Haman is the “prince-in-chief” of a multi-national force that he gathers from the 127 provinces with the initial permission of king Ahasuerus to wipe out his mortal enemy—the Jews (Ex. 17:8–16; Num. 24:7; 1 Sam. 15:8; 1 Chron. 4:42–43; Deut. 25:17–19). Consider these words: “King Ahasuerus promoted Haman, the son of Hammedatha the Agagite, and advanced him and established his authority over all the princes who were with him” (Esther 3:1). Having “authority over all the princes who were with him” makes him the “chief prince.” In Esther 3:12 we read how Haman is described as the leader of the satraps, governors, and princes

That corresponds to the description in Ezekiel of Gog as the "chief prince".

Haman said to King Ahasuerus, “There is a certain people scattered and dispersed among the peoples in all the provinces of your kingdom [this included Israel]; their laws are different from those of all otherpeople and they do not comply with the king’s laws, so it is not in the king’s interest to let them remain. If it is pleasing to the king, let it be decreed that they be eliminated, and I will pay ten thousand talents of silver into the hands of those who carry out the king’s business, to put into the king’s treasuries….” Then the king’s scribes were summoned on the thirteenth day of the first month, and it was written just as Haman commanded to the king’s satraps, to the governors who were over each province and to the officials of each people, each province according to its script, each people according to its language, being written in the name of King Ahasuerus and sealed with the king’s signet ring. Letters were sent by couriers to all the king’s provinces to annihilate, kill, and destroy all the Jews, both young and old, women and children, in one day, the thirteenth day of the twelfth month, which is the month Adar, and to seize their possessions as plunder (vv. 8-9, 12-13).

From all over the Persian empire a confederation of various national groups described in Ezkiel 38-39 conspired with Haman under the decree to slay the Jews qho lived in peace in un-walled villages.

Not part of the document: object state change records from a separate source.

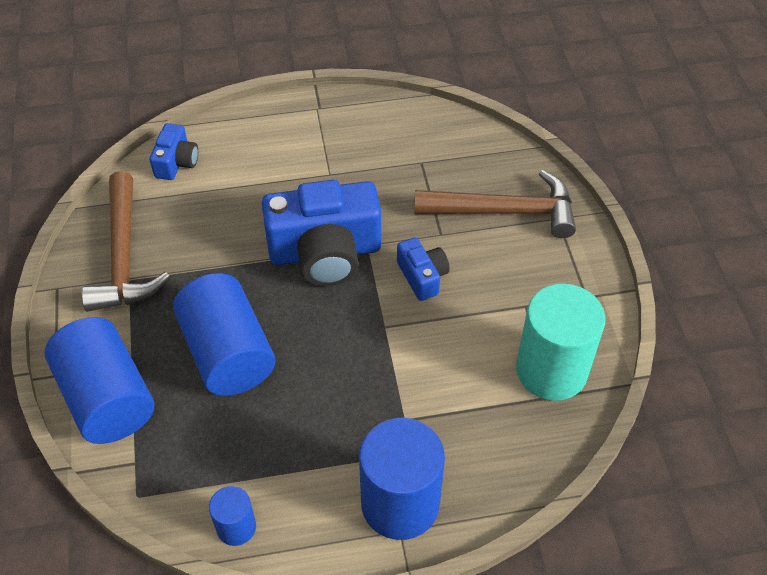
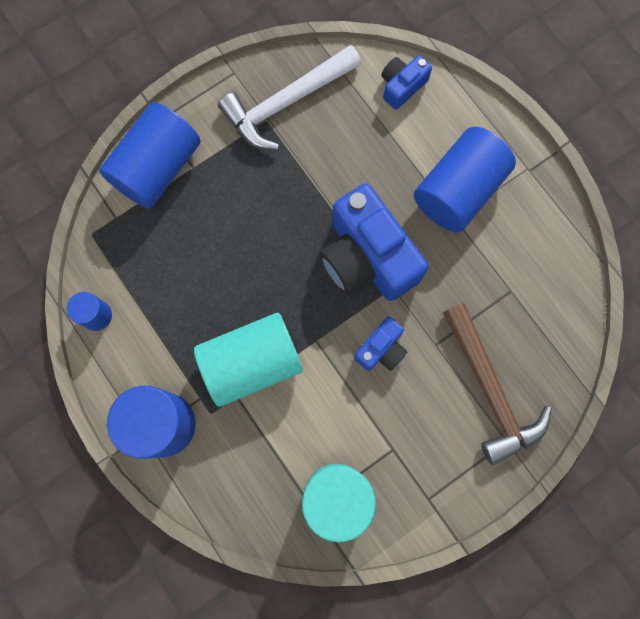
camera: 65 degrees right, 25 degrees up
(123, 257) = (286, 103): brown hammer -> white hammer
(176, 162) = (402, 86): blue camera -> blue camera turned 150 degrees clockwise
(228, 353) = (234, 232): blue cylinder -> blue cylinder (458, 191)
(376, 392) = (251, 363): none -> turquoise cylinder

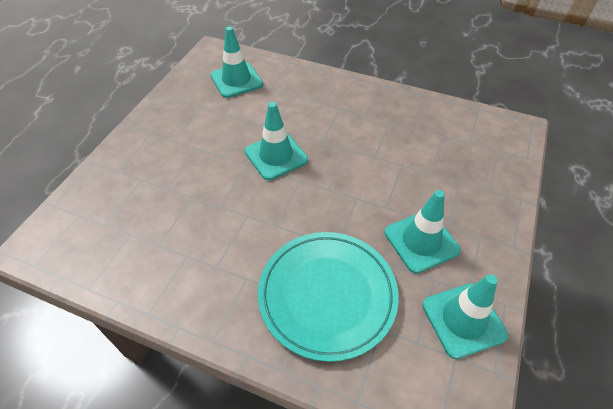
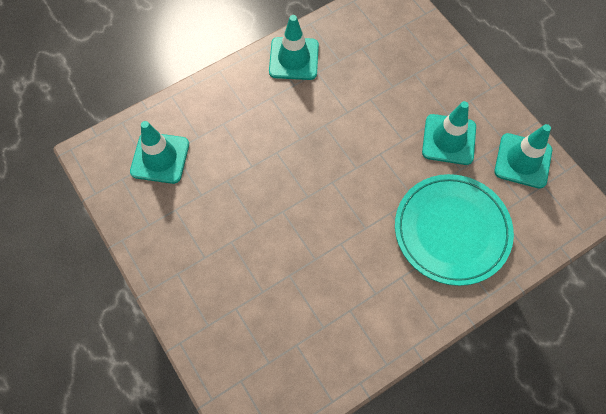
camera: 55 degrees left, 15 degrees up
(276, 156) = (290, 183): turquoise traffic cone -> turquoise traffic cone (294, 59)

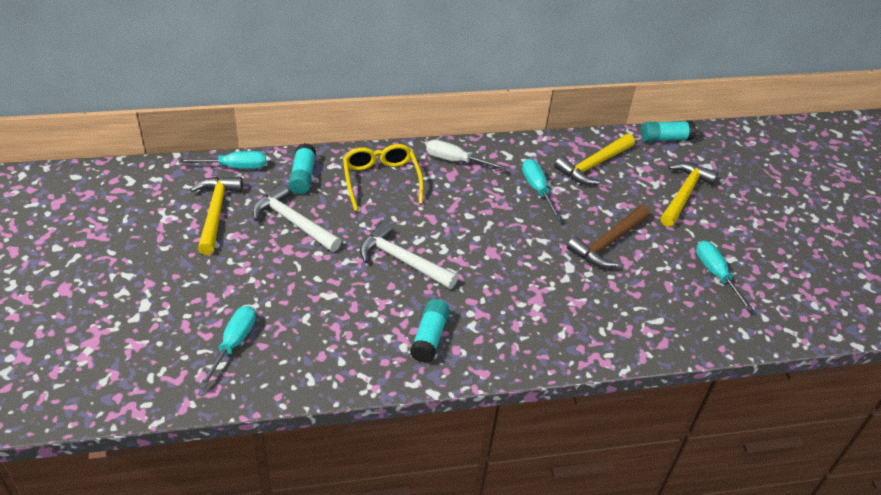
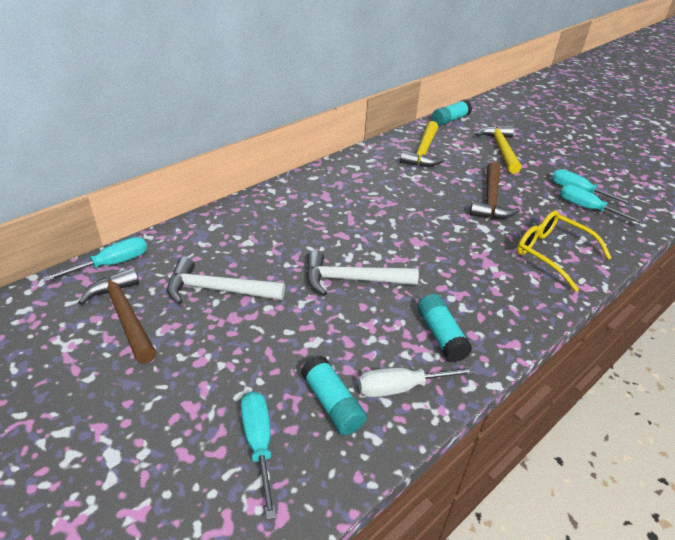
camera: 30 degrees left, 5 degrees down
(216, 212) = (124, 315): yellow hammer -> brown hammer
(303, 176) = (192, 246): turquoise glue stick -> turquoise glue stick (332, 403)
(381, 180) = (270, 222): yellow glasses -> yellow glasses (552, 254)
(455, 160) = (318, 184): white screwdriver -> white screwdriver (401, 387)
(537, 189) = (402, 182): turquoise screwdriver -> turquoise screwdriver (588, 209)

The events in the book of Esther are the events predicted in the battle described in Ezekiel 38-39. Here’s the clincher. The battle in Ezekiel 38 and 39 is clearly an ancient one or at least one fought with ancient weapons: All the soldiers are riding horses (38:4, 15; 39:20); these horse soldiers are “wielding swords” (38:4), carrying “bows and arrows, war clubs and spears” (39:3, 9); the weapons are made of wood (39:10), and it is these abandoned weapons that serve as fuel for “seven years” (39:9).

Esther's intervention with Mordecai changed the fortunes of the Jews. They were permitted by the king to arm themselves and fight back. They won a great victory over this league of nationalities led by Haman the Agagite (Gog) and received great spoil from the battle and defeat of their enemies.

Which is why the bookof Esther is in the Bible....to show how God's prophecies of Ezekiel were fulfilled:  The miraculous return and rise of the dead bones, the rebuilding of Jerusalem and the Temple, the peaceful life of the people in their promised land, the great attack of a confederation of nations under the rule of the Persian empire, the great victory from this great battle.

All prophesied in Ezekiel, all fulfilled in Esther.

The return of Jews to Palestine in 1948 was what Jesus described as the sowing of Tares in God's wheat field.  They look the same until it is time to bear the fruit of the children of Abraham.

All leaves and now fruit. Jesus cursed that fig tree.